Auch ein Film wie »Der Marsianer« betreibt unfreiwillig Werbung für Musk, wird darin doch mit wissenschaftlicher Akribie gezeigt, wie Matt Damon den als unwirtlich geltenden Boden auf dem roten Planeten nutzbar macht. Damit Zukunftsnarrative überhaupt Gehör finden, müssen sie massenmedial verbreitet werden – über das Kino oder mit Hilfe von aufregenden Unternehmerstorys. Kaum eine Woche vergeht, in der nicht eine Zeitschrift mit Musks Konterfei aufmacht. Beckert, ohne auf Musk einzugehen, erklärt, dass die ersten Finanzblasen mit dem Aufkommen der ersten Zeitungen im 17. Jahrhundert entstanden sind: »Seither beeinflussen die Massenmedien die Finanzmärkte, indem sie spekulative Kursbewegungen verstärken.« Vor allem die Finanzialisierung des Kapitalismus, also die wachsende Macht der Finanzmärkte gegenüber der Realwirtschaft, verstärkte diese Entwicklung ungemein. Manchmal genügt auch nur ein Schlüsselwort, um Aktienkurse nach oben schnellen zu lassen. So änderten während des Bitcoin-Hypes manche Pennystocks ihren Namen in irgendetwas mit »Coin« oder »Blockchain«, um leichtgläubige Anleger anzulocken.

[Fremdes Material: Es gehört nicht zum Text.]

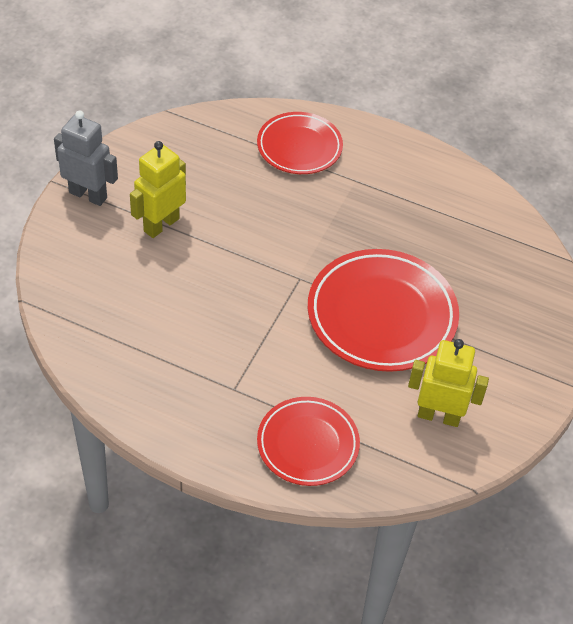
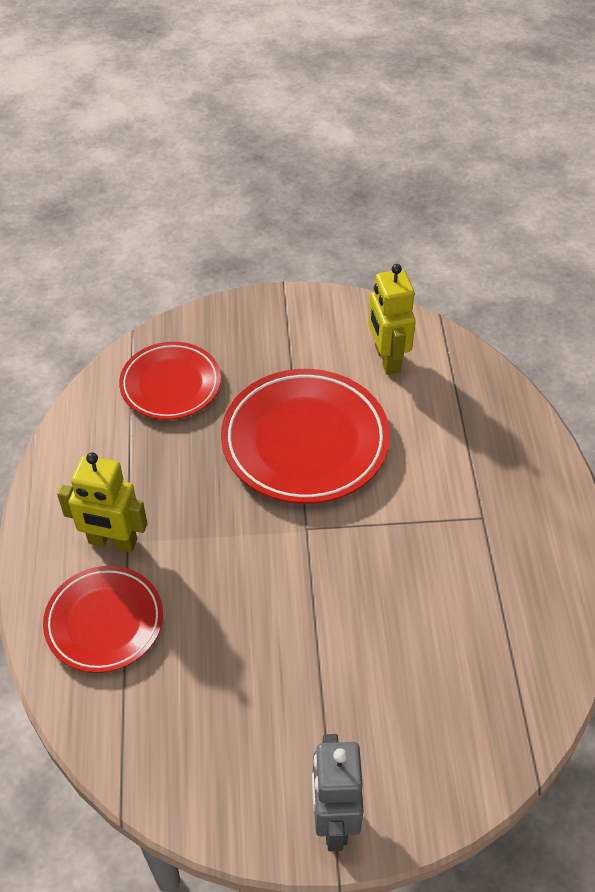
camera: 115 degrees left, 0 degrees up
yellow robot [130,141,186,238] -> yellow robot moved to [57,453,147,553]
red plate [257,397,360,486] -> red plate moved to [119,342,221,420]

Solche Erfolge sind allerdings nur von kurzer Dauer; um langfristig Investitionen in die Zukunft tätigen zu können und dafür Geld von Anlegern zu erhalten, ist Vertrauen unabdingbar. Das könnte auch Musk bald merken. Seine Zukunftserzählungen werden immer skeptischer aufgenommen, darauf reagiert Musk zunehmend genervt, was ihn wiederum mit seinen Silicon-Valley-Kollegen verbindet. Skepsis, Kritik, Bedenken – all das stellen die Science-Fiction-CEOs grundsätzlich unter den Generalverdacht »Kulturpessimismus«. Und der ist, wie ein brennender Geldschein, tödlich für die kapitalistische Ordnung. Nur Zukunftsoptimismus verspricht neues Geld.
Jens Beckert: Imaginierte Zukunft. Fiktionale Erwartungen und die Dynamik des Kapitalismus. Suhrkamp, 567 Seiten, 42 Euro.